Regarding “the possible illegal identification of a CIA agent,” 36 of the PG’s fellow news organizations (I suspect the PG is a member of at least one of these groups.) argued before the Supreme Court that currently known evidence doesn’t support the allegation of an illegal act.  There’s more detail on this point in my critique of Dump Rove.”

“But this editorial isn’t intended to argue that case once again, but merely use it as an illustration of the crying need for a federal shield law that would protect journalists who must sometimes use confidential sources.  While Ms. Miller is now in the news, more than two dozen reporters in the past year have been subpoenaed or questioned about confidential sources in federal cases, according to the Pennsylvania Newspaper Association.

“This isn’t just a reporter’s problem or special pleading by the media.  If Americans want to find out what the government is up to, they are not served by a system that permits making the job of reporters infinitely harder.  Politicians and official spokesmen are usually happy to give their rosy picture of reality, but the real story often requires leakers and whistle-blowers to describe.  That is an unfortunate fact of life.”

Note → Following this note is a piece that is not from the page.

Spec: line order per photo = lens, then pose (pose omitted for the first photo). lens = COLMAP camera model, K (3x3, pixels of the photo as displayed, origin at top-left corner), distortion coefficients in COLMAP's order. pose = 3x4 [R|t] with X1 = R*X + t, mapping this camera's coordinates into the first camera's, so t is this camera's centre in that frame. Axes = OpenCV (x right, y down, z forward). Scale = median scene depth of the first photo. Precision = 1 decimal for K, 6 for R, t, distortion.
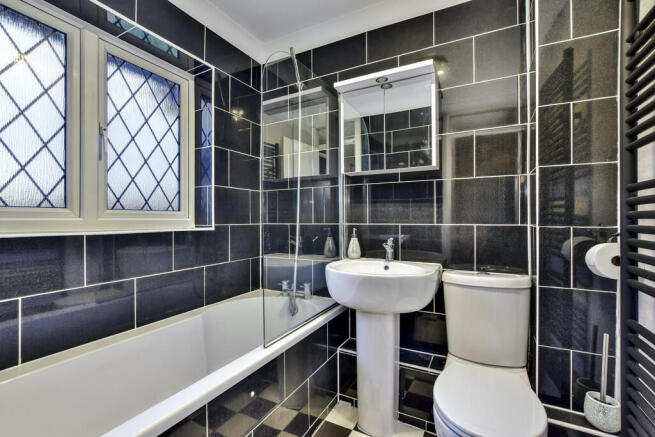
lens RADIAL K [[288.7, 0, 326.5], [0, 288.7, 218.3], [0, 0, 1]] dist [-0.010233, 0.001652]
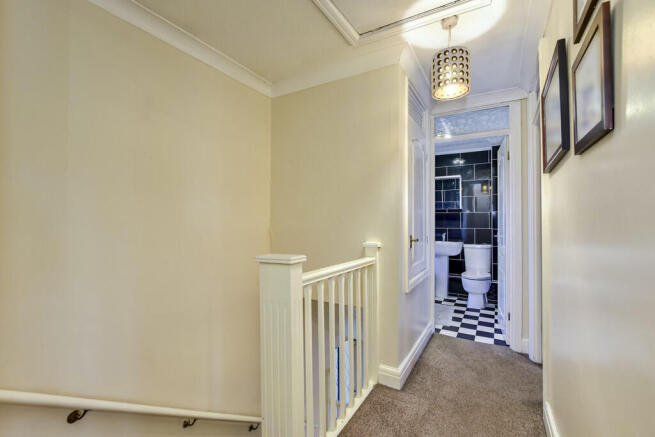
lens RADIAL K [[288.7, 0, 328.2], [0, 288.7, 221.0], [0, 0, 1]] dist [-0.010233, 0.001652]
pose [[0.998533, -0.000961, -0.054142, -0.785056], [0.000664, 0.999985, -0.005500, -0.036203], [0.054146, 0.005456, 0.998518, -1.934421]]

[RWC] “This isn’t just a reporter’s problem or special pleading by the media?”  Yes, it is.  I’m tired of anonymous sources.

“Some 31 states -- including Pennsylvania -- have recognized the value of protecting reporters and their sources by putting in place shield laws, and 17 others have recognized a reporter’s privilege as a result of judicial decisions.  Congress is being asked again to pass a federal shield law.  On Wednesday, the Senate Judiciary Committee held a hearing on Senate Bill 340, the Free Flow of Information Act.

“The bill would allow testimony to be compelled from a journalist in civil and criminal cases only when there is clear and convincing evidence that the party seeking information has exhausted non-media sources and the testimony sought is essential to the investigation of the case.

“The proposed legislation does provide an absolute protection for confidential sources but its sponsors added an exemption in cases in which ‘disclosure of the identity of such a source is necessary to prevent imminent and actual harm to national security.’

“But this change was not noted in prepared testimony sent to the committee by Deputy Attorney General James B. Comey.  He argued the bill was bad public policy because it would impede the government’s ability to fight terrorism.

“Playing on fears of terrorism is a feeble excuse to oppose this bill.  Nobody seriously argues that the wheels of justice are fatally compromised because prosecutors can’t generally question lawyers about privileged conversations with their clients or about what patients say to their doctors or about what penitents confess to their priests.  Journalists and their sources need the law on their side, too.”

[RWC] After taking an initial shot at Karl Rove, this editorial is about pleading for special treatment of so-called “reporters.”

What the editorial doesn’t touch on is the definition of a “reporter” and “non-media” sources.  Would the PG’s law protect non-traditional reporters, like bloggers?  I suspect I know the answer.